Ignore Double Slashes in URLs in Restlet Applications

Every once in a while, people accidentally type two slashes instead of one in their URLs.

The Apache httpd server will automatically ignore the double slashes, and treat the URL as if the double slash was a single slash. This is helpful; the server is giving the user what they want, even though they technically didn't ask for it correctly.

Reslet's Router class, however, isn't so forgiving. If you accidentally include a double-slash in the URL of a request, a Restlet application will probably return a 404 Not Found status code.

Thankfully, Restlet's request handling process is so flexible, we can easily add a Filter which will cause the application to ignore double slashes, just like httpd.

If your application uses a subclass of Restlet's Application class, then it is overriding the default getRoot() method to provide your own request handling Restlets.

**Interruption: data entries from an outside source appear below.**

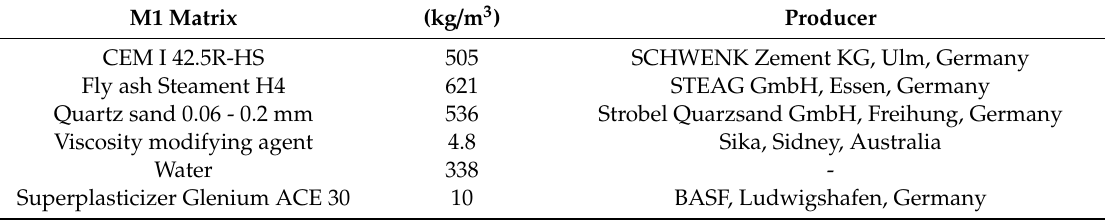
Composition of the strain hardening cement-based composites (SHCC) matrix M1 under investigation.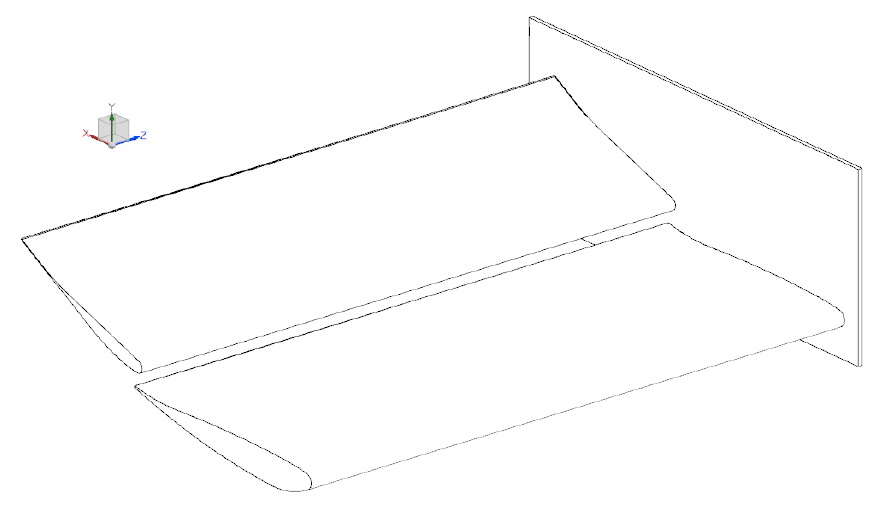
Figure 3. Two-element wing used for numerical simulations.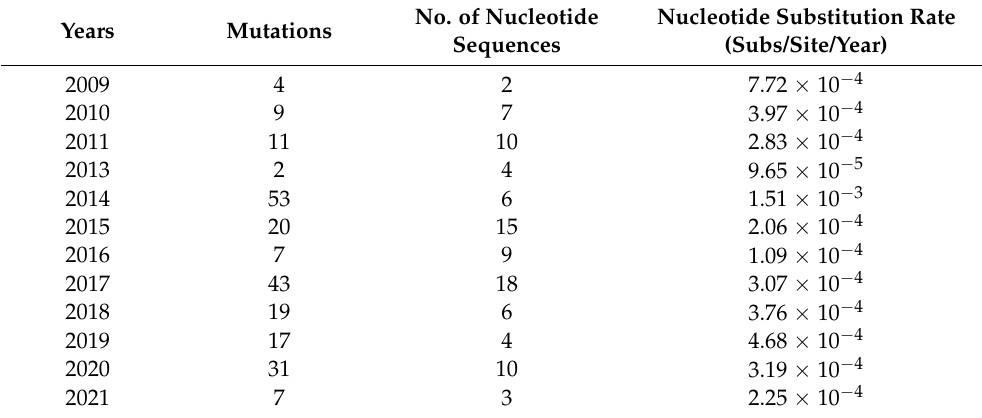
Table 3. Estimation of nucleotide substitution rates of P1 strains that were obtained and the changes in the consensus sequences with respect to the 2005 submissions’ sequences. No. of Nucleotide Years Mutations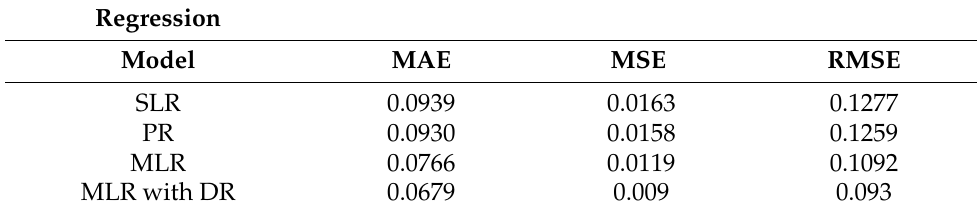
Table 12. Comparison of regression models’ performance on testing dataset.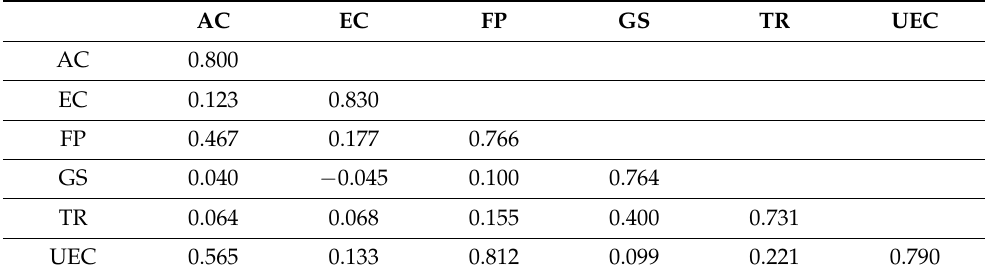
Table 4. Discriminate validity matrix.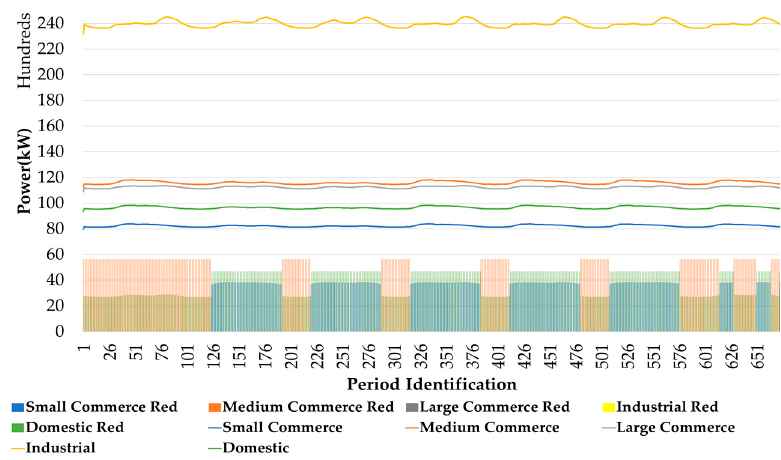
Figure 2. Results from optimization for the different DG units—sum of all units from each type.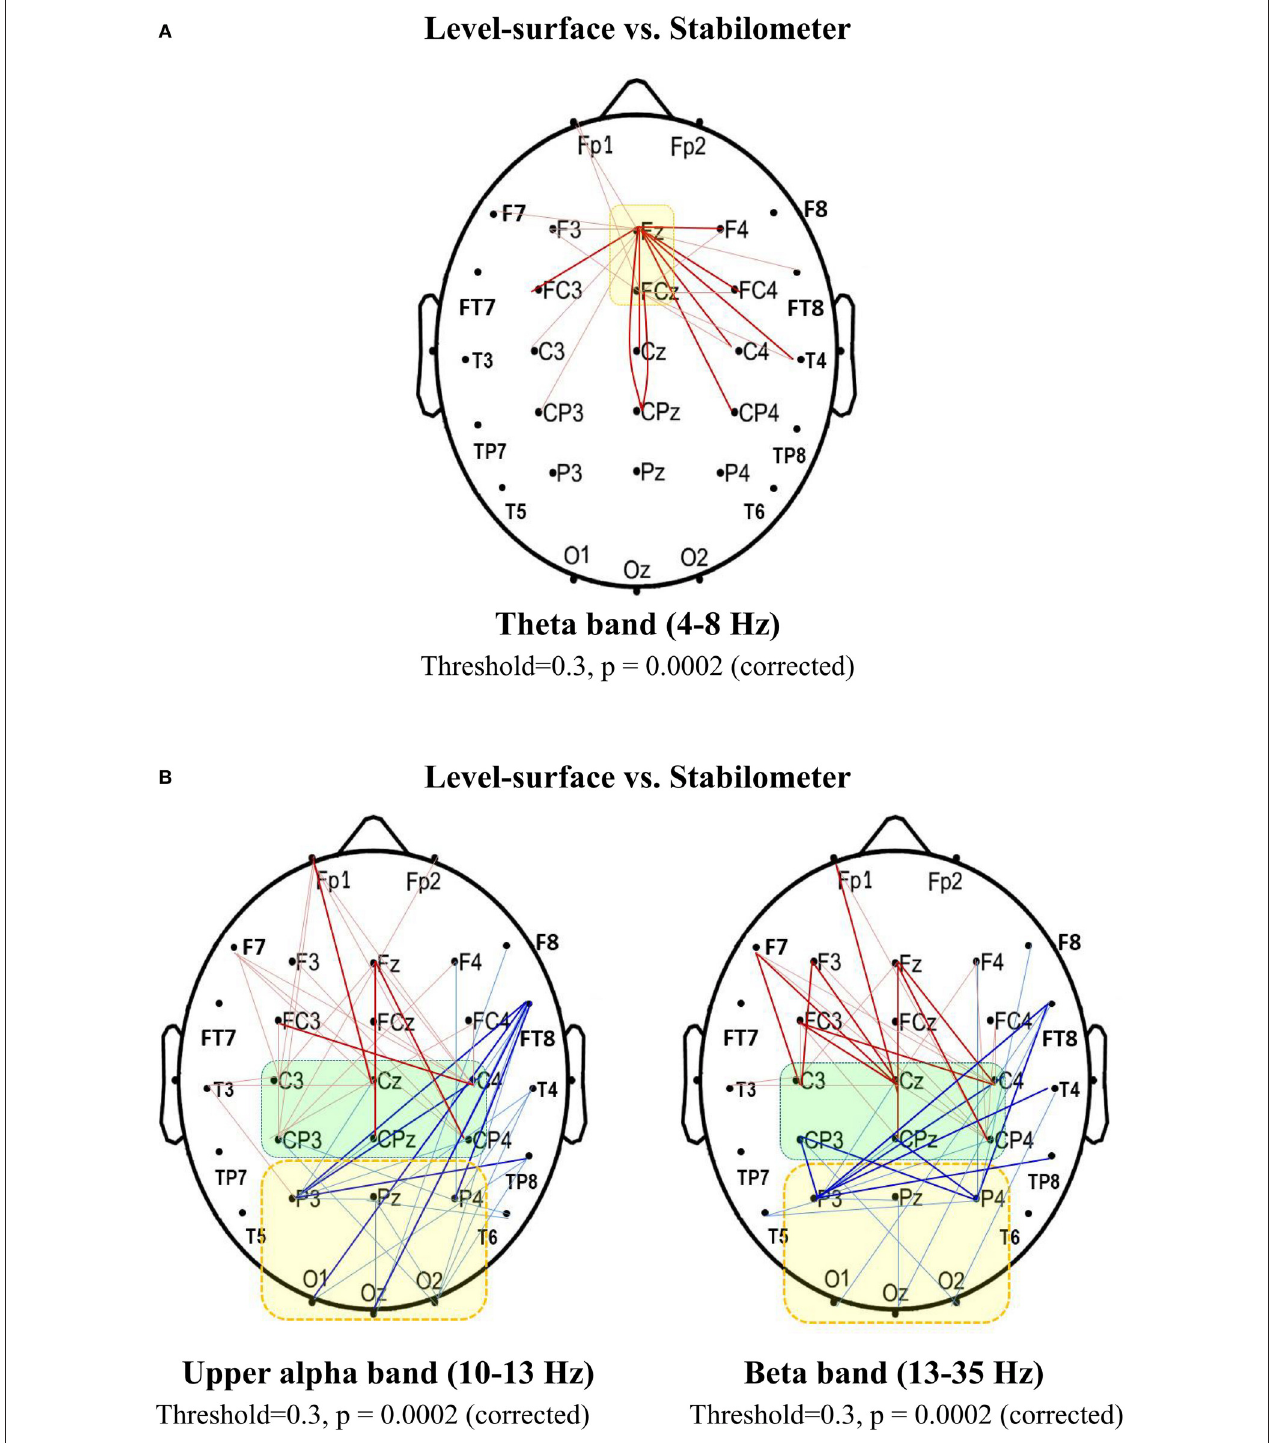
FIGURE 6 | Spectral connectivity analysis for contrasting wiring diagrams between the concurrent force-matching and postural tasks in the level-surface and stabilometer conditions (threshold value = 0.3). (A) Synchronization likelihood in the theta band (4–8Hz) that connects to the mid-frontal area (F z and FC z ). (B) Synchronization likelihood in the upper alpha (10–13Hz) and beta band (13–35Hz) of recording electrodes that connect to the sensorimotor (C 3 , C z , C 4 , CP 3 , CP z , and CP 4 ) and parietal-occipital (P 3 , P z , P 4 , P 3 , O 1 , O z , and O 2 ) areas (thin red line, stabilometer connectivity > level-surface connectivity, p < 0.05; bold red line, stabilometer connectivity of supra-threshold > level-surface connectivity of supra-threshold, p < 0.005; thin blue line, level-surface connectivity > stabilometer connectivity, p < 0.05; bold blue line, level-surface connectivity of supra-threshold > stabilometer connectivity of supra-threshold, p < 0.005).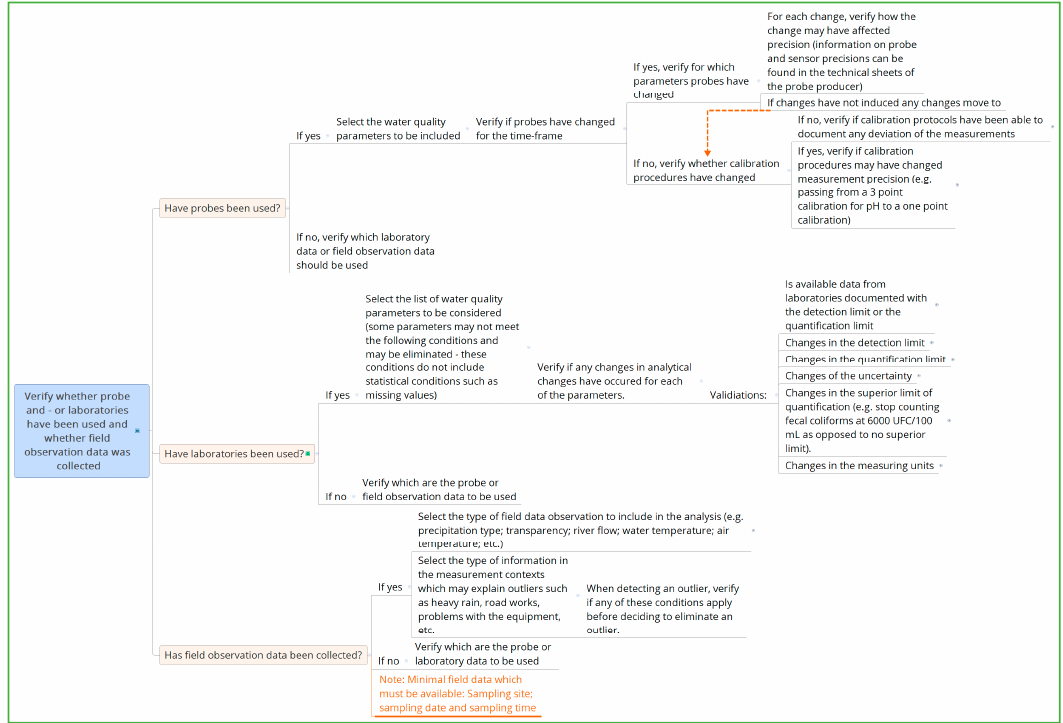
Figure 8. Extraction of the decision-support questions on available data series to validate (and understand) integrity, comparability, and outliers.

A standard getRoot() might look something like this:

@Override
public Restlet getRoot()
{
       Router router = new Router();

       // Attach all the routes
       router.attach("path", ResourceClass.class);

       return router;
}

In order to remove double slashes from request URLs before they reach the router, we can create an anonymous Filter class and return it as the root of the application:

@Override
public Restlet getRoot()
{
       Filter doubleSlashFilter = new Filter() {
               @Override
               protected int beforeHandle(Request request, Response response) {
                       Reference ref = request.getResourceRef();

                       String originalPath = ref.getPath();

                       if (originalPath.contains("//"))
                       {
                               String newPath = originalPath.replaceAll("//", "/");
                               ref.setPath(newPath);
                       }

                       return Filter.CONTINUE;
               }
       };

       Router router = new Router();

       // Attach all the routes
       router.attach("path", ResourceClass.class);

       doubleSlashFilter.setNext(router);

       return doubleSlashFilter;
}

And that's it! The application will now ignore double slashes, and will successfully serve requests that accidentally include them.